Life Sustaining Statute, Nevada

Directive to Physicians as Provided by Nevada Revised Statutes, Section 449.610

DIRECTIVE TO PHYSICIANS

 

Date __________________

 

I, _______________, being of sound mind, intentionally and voluntarily declare:

1.  If at any time I should have an incurable injury, disease, or illness certified to be a terminal condition by two physicians, and where the application of life-sustaining procedures would serve only to artificially prolong the moment of my death and where my physician determines that my death is imminent whether or not life-sustaining procedures are utilized, I direct that such procedures be withheld or withdrawn, and that I be permitted to die naturally,

2.  It is my intention that this directive shall be honored  by my family and attending physician as the final expression of my legal right to refuse medical or surgical treatment and accept the consequences from such refusal.
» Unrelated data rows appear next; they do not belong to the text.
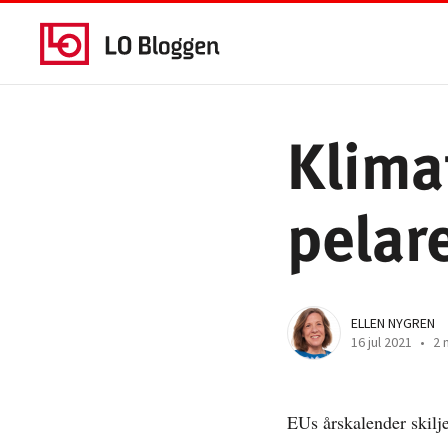
Klima
pelar
ELLEN NYGREN
16 jul 2021
•
2 
EUs årskalender skilje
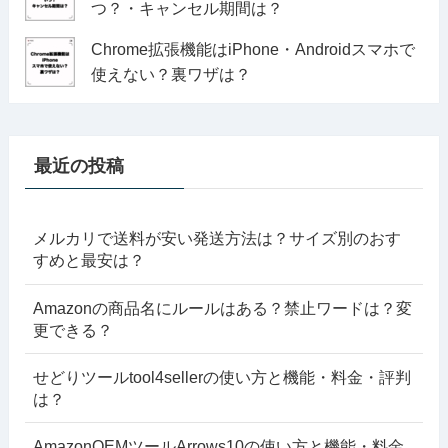
つ？・キャンセル期間は？
Chrome拡張機能はiPhone・Androidスマホで
使えない？裏ワザは？
最近の投稿
メルカリで送料が安い発送方法は？サイズ別のおす
すめと最安は？
Amazonの商品名にルールはある？禁止ワードは？変
更できる？
せどりツールtool4sellerの使い方と機能・料金・評判
は？
AmazonOEMツールArrows10の使い方と機能・料金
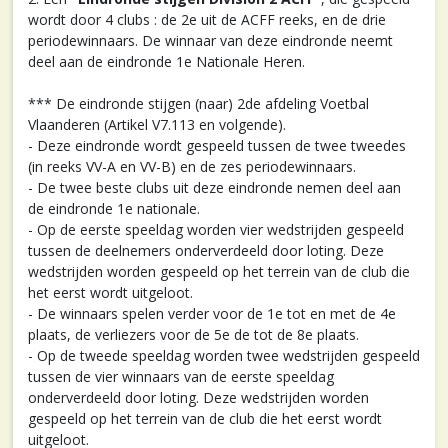
wordt door 4 clubs : de 2e uit de ACFF reeks, en de drie
periodewinnaars. De winnaar van deze eindronde neemt
deel aan de eindronde 1e Nationale Heren.
*** De eindronde stijgen (naar) 2de afdeling Voetbal
Vlaanderen (Artikel V7.113 en volgende).
- Deze eindronde wordt gespeeld tussen de twee tweedes
(in reeks VV-A en VV-B) en de zes periodewinnaars.
- De twee beste clubs uit deze eindronde nemen deel aan
de eindronde 1e nationale.
- Op de eerste speeldag worden vier wedstrijden gespeeld
tussen de deelnemers onderverdeeld door loting. Deze
wedstrijden worden gespeeld op het terrein van de club die
het eerst wordt uitgeloot.
- De winnaars spelen verder voor de 1e tot en met de 4e
plaats, de verliezers voor de 5e de tot de 8e plaats.
- Op de tweede speeldag worden twee wedstrijden gespeeld
tussen de vier winnaars van de eerste speeldag
onderverdeeld door loting. Deze wedstrijden worden
gespeeld op het terrein van de club die het eerst wordt
uitgeloot.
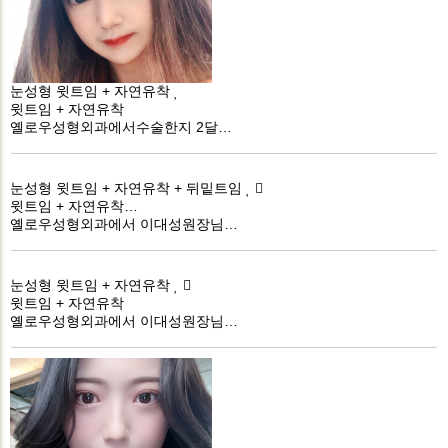
눈성형
윗트임 + 자연유착
윗트임 + 자연유착
옐로우성형외과에서수술한지 2달…
눈성형
윗트임 + 자연유착 + 뒤밑트임
윗트임 + 자연유착…
옐로우성형외과에서 이대성원장님…
눈성형
윗트임 + 자연유착
윗트임 + 자연유착
옐로우성형외과에서 이대성원장님…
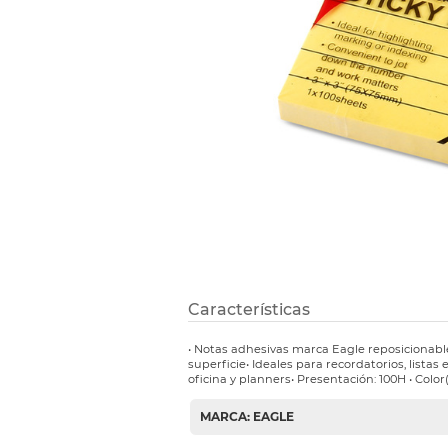
Etiquetas i
Refuerzos 
Características
• Notas adhesivas marca Eagle reposicionabl
superficie• Ideales para recordatorios, listas
oficina y planners• Presentación: 100H • Color(
MARCA: EAGLE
3.  If I have been diagnosed as pregnant and that fact is known to my physician, this directive shall have no force or effect during the course of my pregnancy. I understand the full import of this directive and I am emotionally and mentally competent to execute it.

 

Signed _________________________________________________

 

STATE OF _______

COUNTY OF __________

 

Dated: _________________________

 

Then and there personally appeared the within named ________________________________ and __________________________, who, being duly sworn, depose and say: That they witnessed the execution of the within Directive to Physicians of the within named _______________, that said declarant subscribed said Directive to Physicians and declared the same to be his Directive to Physicians in their presence, that they thereafter subscribed the same as witnesses in the presence of said declarant and in the presence of each other and at the request of said declarant; that the said declarant at the time of the execution of said Directive

to Physicians appeared to them to be of full age and of sound mind and memory, and that they make this affidavit at the request of said declarant.

 

________________________________________

Witness

________________________________________

Witness

 

Subscribed to and sworn to before me this ________ day of _________, 20_____.

 

_____________________________________________

Notary Public

 

 

Directive to Physicians as Provided by Nevada Revised Statutes, Section 449.610

Review List

 

This review list is provided to inform you about this document in question and assist you in its preparation.  This simple Life Sustaining Declaration is valid in Nevada. Check with a local hospital or doctor’s office, as well as with an experienced medical attorney, to assure yourself of its compliance with current statute (s) in your state.

 

  1. Make multiple copies.  Give one to your doctor (s), the local hospital, and have others available through your attorney and family.  Remember, these kinds of documents are needed in emergency situations at worst and under stressful circumstances at best.  So be sure they are available to the appropriate people easily, when needed.